If their priest is flying out to bless their wedding abroad, we suggest an honorarium of at least Euro 500 to cover flight and accommodation. This is preferable to asking him to submit a list of his expenses later.

 


Preparing a Bilingual Wedding Booklet

If of bride and groom's mother-tongues are different, a bilingual wedding booklet can be prepared from texts elsewhere on this site. If you should need a bilingual priest to help celebrate your wedding, you can enquire from 087-820-4156, or on the day of your course; we may be able to help you to find one.


Using a wedding planner?

This service may not come cheap, but many couples engage a wedding planner to deal with the practical details, to liaise with the local priest (if he does not speak English), hotel, florist, photographer, musicians etc. These services can be found on the internet, by a simple search that conjoins the phrase " wedding-planner " with the place where you are marrying: Tuscany, Catalonia, Prague, Dubrovnik, Krakow, etc.

Have your wedding planner help in arranging the ceremonial. For instance:

  • Getting to the church by car: the wedding planner should ensure that (for the bride's arrival at least) the church is reachable by car; and tell the driver the exact route to be taken (this can avoid the need for her to walk the final ten minutes, possibly in the rain, because of one-way or No-Entry regulations!)

  • Contacting the parish-priest: The wedding planner should know of any local rules or prohibitions to be observed in the ceremony, which might differ from modern practice back in Ireland.

  • Contacting the celebrant: If the celebrant is coming from abroad, the wedding planner should liaise with him in advance, to discuss any details needing to be arranged with the local church.

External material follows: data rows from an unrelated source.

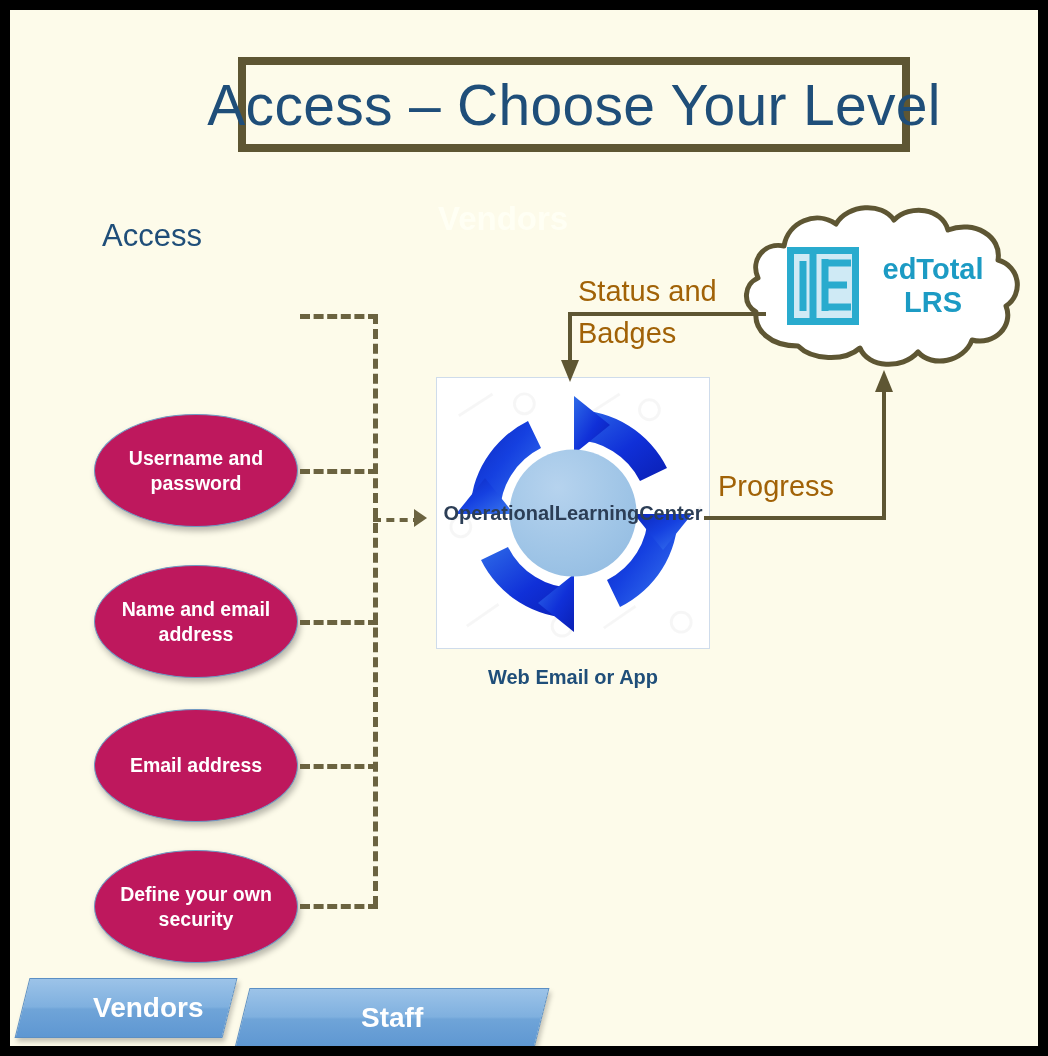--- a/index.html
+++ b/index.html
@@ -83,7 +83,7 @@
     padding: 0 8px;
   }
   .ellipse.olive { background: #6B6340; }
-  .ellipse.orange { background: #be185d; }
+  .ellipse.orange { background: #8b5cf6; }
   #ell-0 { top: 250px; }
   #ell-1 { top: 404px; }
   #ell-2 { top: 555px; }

  • Wedding booklets: The wedding planner should ensure that your wedding booklets are brought to the church in good time for the ceremony, to be given to your guests as they arrive.

  • Punctuality: The Wedding Planner should be present at the church at least ten minutes before the ceremony, to liaise between the visiting priest and the sacristan, organist etc., about any last-minute details to be agreed. WP should also be there at the end, to ensure that the guests know the way to the reception, if this is other than the hotel where they have been staying.